• What the task requires:
List every line in the entries below that contains the string "fontname", matching case exactly.

(Recorded data)
....

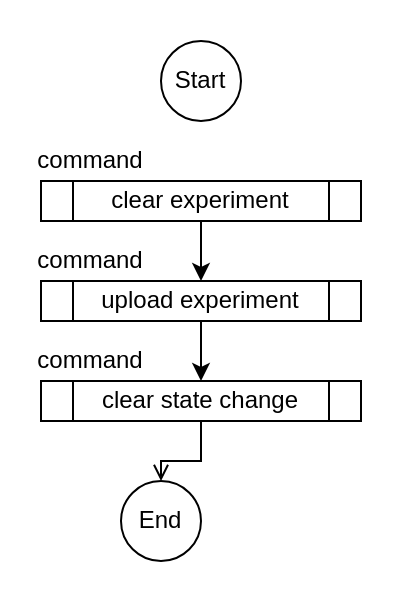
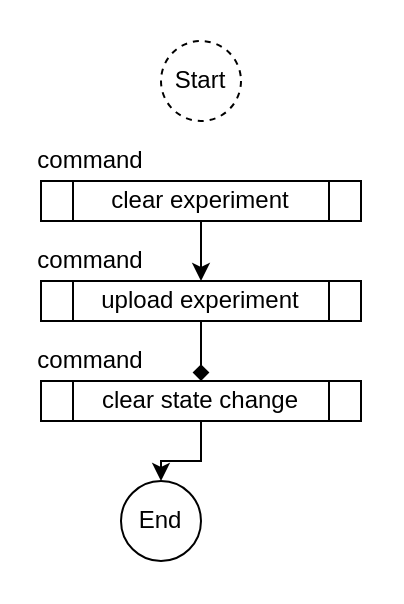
  <mxCell id="0" />
  <mxCell id="1" parent="0" />
- <mxCell id="2" value="Start" style="ellipse;whiteSpace=wrap;html=1;aspect=fixed;" vertex="1" parent="1"><mxGeometry x="80" y="20" width="40" height="40" as="geometry" /></mxCell>
+ <mxCell id="2" value="Start" style="ellipse;whiteSpace=wrap;html=1;aspect=fixed;dashed=1;" vertex="1" parent="1"><mxGeometry x="80" y="20" width="40" height="40" as="geometry" /></mxCell>
  <mxCell id="3" value="command" style="text;html=1;strokeColor=none;fillColor=none;align=center;verticalAlign=middle;whiteSpace=wrap;rounded=0;" vertex="1" parent="1"><mxGeometry x="20" y="70" width="50" height="20" as="geometry" /></mxCell>
  <mxCell id="4" style="edgeStyle=orthogonalEdgeStyle;rounded=0;orthogonalLoop=1;jettySize=auto;html=1;exitX=0.5;exitY=1;exitDx=0;exitDy=0;entryX=0.5;entryY=0;entryDx=0;entryDy=0;" edge="1" parent="1" source="5"><mxGeometry relative="1" as="geometry"><mxPoint x="100" y="140" as="targetPoint" /></mxGeometry></mxCell>
  <mxCell id="5" value="&lt;span&gt;clear experiment&lt;/span&gt;" style="shape=process;whiteSpace=wrap;html=1;backgroundOutline=1;" vertex="1" parent="1"><mxGeometry x="20" y="90" width="160" height="20" as="geometry" /></mxCell>
- <mxCell id="6" style="edgeStyle=orthogonalEdgeStyle;rounded=0;orthogonalLoop=1;jettySize=auto;html=1;entryX=0.5;entryY=0;entryDx=0;entryDy=0;" edge="1" parent="1" source="7" target="10"><mxGeometry relative="1" as="geometry" /></mxCell>
+ <mxCell id="6" style="edgeStyle=orthogonalEdgeStyle;rounded=0;orthogonalLoop=1;jettySize=auto;html=1;entryX=0.5;entryY=0;entryDx=0;entryDy=0;endArrow=diamond;" edge="1" parent="1" source="7" target="10"><mxGeometry relative="1" as="geometry" /></mxCell>
  <mxCell id="7" value="&lt;span&gt;upload experiment&lt;/span&gt;" style="shape=process;whiteSpace=wrap;html=1;backgroundOutline=1;" vertex="1" parent="1"><mxGeometry x="20" y="140" width="160" height="20" as="geometry" /></mxCell>
  <mxCell id="8" value="command" style="text;html=1;strokeColor=none;fillColor=none;align=center;verticalAlign=middle;whiteSpace=wrap;rounded=0;" vertex="1" parent="1"><mxGeometry x="20" y="120" width="50" height="20" as="geometry" /></mxCell>
- <mxCell id="9" style="edgeStyle=orthogonalEdgeStyle;rounded=0;orthogonalLoop=1;jettySize=auto;html=1;entryX=0.5;entryY=0;entryDx=0;entryDy=0;endArrow=open;" edge="1" parent="1" source="10" target="12"><mxGeometry relative="1" as="geometry" /></mxCell>
+ <mxCell id="9" style="edgeStyle=orthogonalEdgeStyle;rounded=0;orthogonalLoop=1;jettySize=auto;html=1;entryX=0.5;entryY=0;entryDx=0;entryDy=0;" edge="1" parent="1" source="10" target="12"><mxGeometry relative="1" as="geometry" /></mxCell>
  <mxCell id="10" value="&lt;span&gt;clear state change&lt;/span&gt;" style="shape=process;whiteSpace=wrap;html=1;backgroundOutline=1;" vertex="1" parent="1"><mxGeometry x="20" y="190" width="160" height="20" as="geometry" /></mxCell>
  <mxCell id="11" value="command" style="text;html=1;strokeColor=none;fillColor=none;align=center;verticalAlign=middle;whiteSpace=wrap;rounded=0;" vertex="1" parent="1"><mxGeometry x="20" y="170" width="50" height="20" as="geometry" /></mxCell>
  <mxCell id="12" value="End" style="ellipse;whiteSpace=wrap;html=1;aspect=fixed;" vertex="1" parent="1"><mxGeometry x="60" y="240" width="40" height="40" as="geometry" /></mxCell>
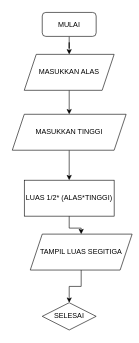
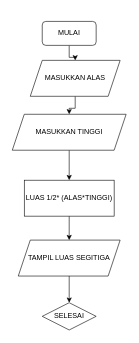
  <mxCell id="0" />
  <mxCell id="1" parent="0" />
  <mxCell id="2" value="" style="edgeStyle=orthogonalEdgeStyle;rounded=0;orthogonalLoop=1;jettySize=auto;html=1;" edge="1" parent="1" source="3" target="5"><mxGeometry relative="1" as="geometry" /></mxCell>
- <mxCell id="3" value="MULAI" style="rounded=1;whiteSpace=wrap;html=1;" vertex="1" parent="1"><mxGeometry x="70" y="20" width="90" height="40" as="geometry" /></mxCell>
+ <mxCell id="3" value="MULAI" style="rounded=1;whiteSpace=wrap;html=1;" vertex="1" parent="1"><mxGeometry x="70" y="35" width="90" height="40" as="geometry" /></mxCell>
  <mxCell id="4" value="" style="edgeStyle=orthogonalEdgeStyle;rounded=0;orthogonalLoop=1;jettySize=auto;html=1;" edge="1" parent="1" source="5" target="7"><mxGeometry relative="1" as="geometry" /></mxCell>
- <mxCell id="5" value="MASUKKAN ALAS" style="shape=parallelogram;perimeter=parallelogramPerimeter;whiteSpace=wrap;html=1;fixedSize=1;" vertex="1" parent="1"><mxGeometry x="40" y="90" width="150" height="60" as="geometry" /></mxCell>
+ <mxCell id="5" value="MASUKKAN ALAS" style="shape=parallelogram;perimeter=parallelogramPerimeter;whiteSpace=wrap;html=1;fixedSize=1;" vertex="1" parent="1"><mxGeometry x="50" y="100" width="150" height="60" as="geometry" /></mxCell>
  <mxCell id="6" value="" style="edgeStyle=orthogonalEdgeStyle;rounded=0;orthogonalLoop=1;jettySize=auto;html=1;" edge="1" parent="1" source="7" target="9"><mxGeometry relative="1" as="geometry" /></mxCell>
  <mxCell id="7" value="MASUKKAN TINGGI" style="shape=parallelogram;perimeter=parallelogramPerimeter;whiteSpace=wrap;html=1;fixedSize=1;" vertex="1" parent="1"><mxGeometry x="20" y="190" width="190" height="60" as="geometry" /></mxCell>
  <mxCell id="8" value="" style="edgeStyle=orthogonalEdgeStyle;rounded=0;orthogonalLoop=1;jettySize=auto;html=1;" edge="1" parent="1" source="9" target="11"><mxGeometry relative="1" as="geometry" /></mxCell>
  <mxCell id="9" value="LUAS 1/2* (ALAS*TINGGI)" style="rounded=0;whiteSpace=wrap;html=1;" vertex="1" parent="1"><mxGeometry x="40" y="300" width="150" height="60" as="geometry" /></mxCell>
  <mxCell id="10" value="" style="edgeStyle=orthogonalEdgeStyle;rounded=0;orthogonalLoop=1;jettySize=auto;html=1;" edge="1" parent="1" source="11" target="12"><mxGeometry relative="1" as="geometry" /></mxCell>
- <mxCell id="11" value="TAMPIL LUAS SEGITIGA" style="shape=parallelogram;perimeter=parallelogramPerimeter;whiteSpace=wrap;html=1;fixedSize=1;rounded=0;" vertex="1" parent="1"><mxGeometry x="50" y="390" width="170" height="60" as="geometry" /></mxCell>
+ <mxCell id="11" value="TAMPIL LUAS SEGITIGA" style="shape=parallelogram;perimeter=parallelogramPerimeter;whiteSpace=wrap;html=1;fixedSize=1;rounded=0;" vertex="1" parent="1"><mxGeometry x="30" y="400" width="170" height="60" as="geometry" /></mxCell>
  <mxCell id="12" value="SELESAI" style="rhombus;whiteSpace=wrap;html=1;" vertex="1" parent="1"><mxGeometry x="70" y="504.5" width="90" height="45.5" as="geometry" /></mxCell>
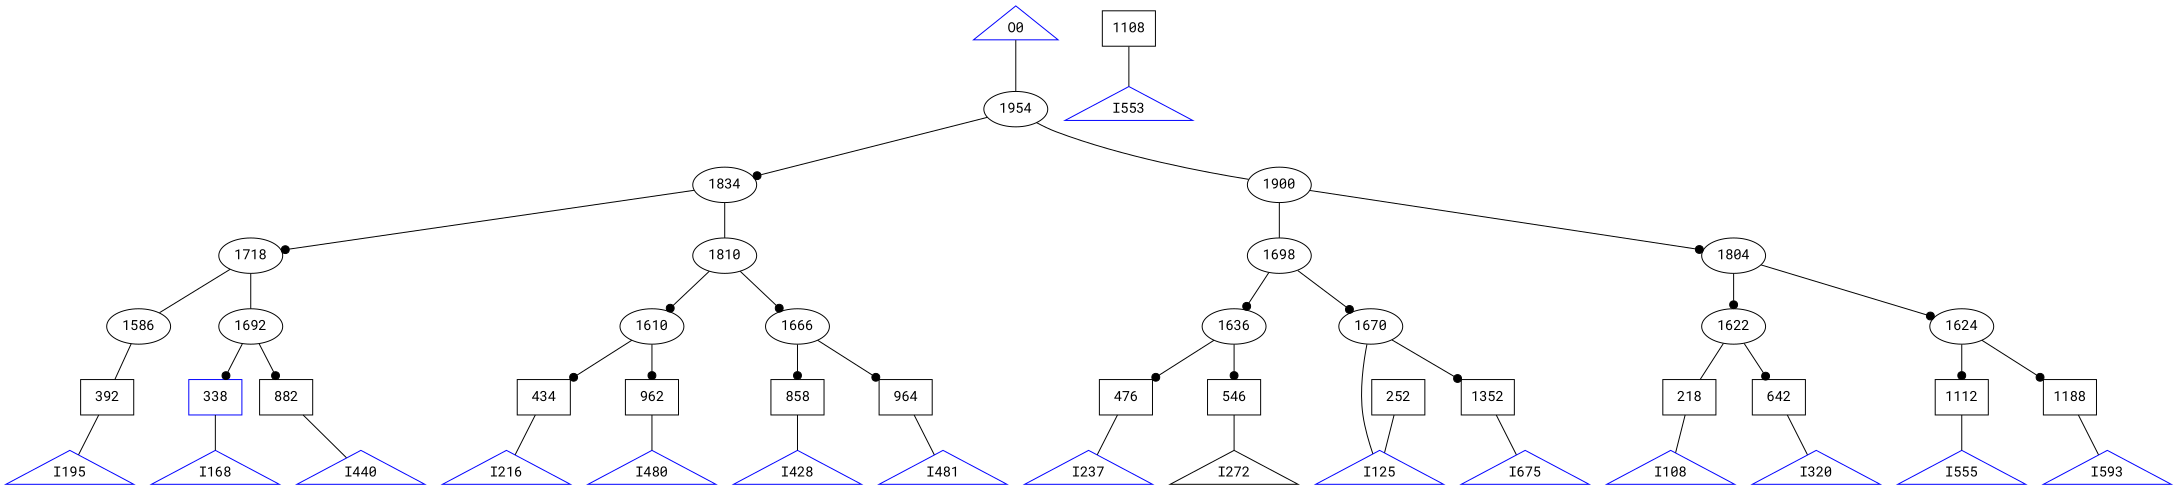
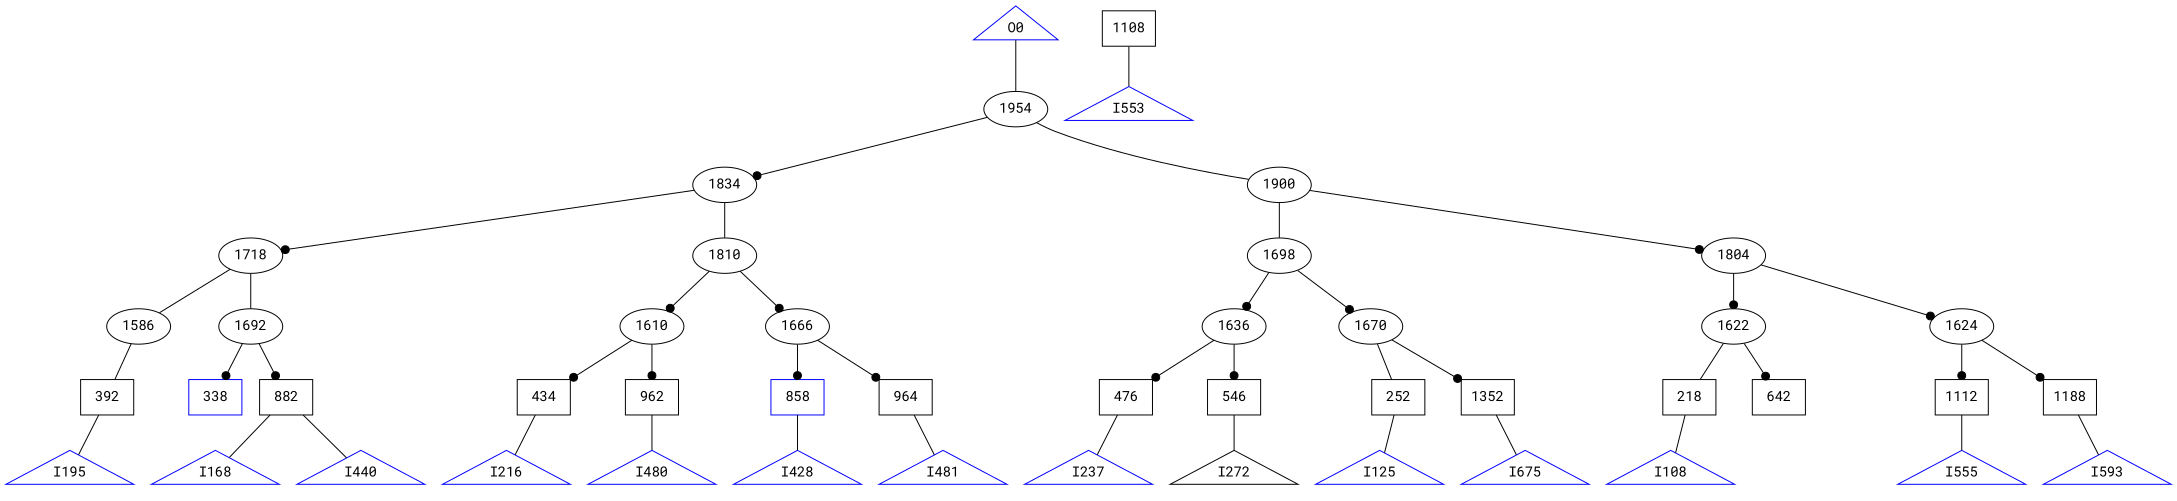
  digraph {
    fontname="Roboto Mono"
    node [fontname="Roboto Mono" shape=triangle]
    edge [arrowhead=none fontname="Roboto Mono"]
    I108 [color=blue]
    218 [shape=box]
    I125 [color=blue]
    252 [shape=box]
    I168 [color=blue]
    338 [color=blue shape=box]
    I195 [color=blue]
    392 [shape=box]
    I216 [color=blue]
    434 [shape=box]
    I237 [color=blue]
    476 [shape=box]
    I272 [color=black]
    546 [shape=box]
-   I320 [color=blue]
    642 [shape=box]
    I428 [color=blue]
-   858 [shape=box]
+   858 [shape=box color=blue]
    I440 [color=blue]
    882 [shape=box]
    I480 [color=blue]
    962 [shape=box]
    I481 [color=blue]
    964 [shape=box]
    I553 [color=blue]
    1108 [shape=box]
    I555 [color=blue]
    1112 [shape=box]
    I593 [color=blue]
    1188 [shape=box]
    I675 [color=blue]
    1352 [shape=box]
    1586 [style=solid shape=""]
    1610 [style=solid shape=""]
    1622 [style=solid shape=""]
    1624 [style=solid shape=""]
    1636 [style=solid shape=""]
    1666 [style=solid shape=""]
    1670 [style=solid shape=""]
    1692 [style=solid shape=""]
    1698 [style=solid shape=""]
    1718 [style=solid shape=""]
    1804 [style=solid shape=""]
    1810 [style=solid shape=""]
    1834 [style=solid shape=""]
    1900 [style=solid shape=""]
    1954 [style=solid shape=""]
    O0 [color=blue]
    218 -> I108
    252 -> I125
-   338 -> I168
+   882 -> I168
    392 -> I195
    434 -> I216
    476 -> I237
    546 -> I272
-   642 -> I320
    858 -> I428
    882 -> I440
    962 -> I480
    964 -> I481
    1108 -> I553
    1112 -> I555
    1188 -> I593
    1352 -> I675
    1586 -> 392
    1610 -> 434 [arrowhead=dot]
    1610 -> 962 [arrowhead=dot]
    1622 -> 218
    1622 -> 642 [arrowhead=dot]
    1624 -> 1112 [arrowhead=dot]
    1624 -> 1188 [arrowhead=dot]
    1636 -> 476 [arrowhead=dot]
    1636 -> 546 [arrowhead=dot]
    1666 -> 858 [arrowhead=dot]
    1666 -> 964 [arrowhead=dot]
-   1670 -> I125
+   1670 -> 252
    1670 -> 1352 [arrowhead=dot]
    1692 -> 338 [arrowhead=dot]
    1692 -> 882 [arrowhead=dot]
    1698 -> 1636 [arrowhead=dot]
    1698 -> 1670 [arrowhead=dot]
    1718 -> 1586
    1718 -> 1692
    1804 -> 1622 [arrowhead=dot]
    1804 -> 1624 [arrowhead=dot]
    1810 -> 1610 [arrowhead=dot]
    1810 -> 1666 [arrowhead=dot]
    1834 -> 1718 [arrowhead=dot]
    1834 -> 1810
    1900 -> 1698
    1900 -> 1804 [arrowhead=dot]
    1954 -> 1834 [arrowhead=dot]
    1954 -> 1900
    O0 -> 1954
  }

....

• Exercise result:
    fontname="Roboto Mono"
    node [fontname="Roboto Mono" shape=triangle]
    edge [arrowhead=none fontname="Roboto Mono"]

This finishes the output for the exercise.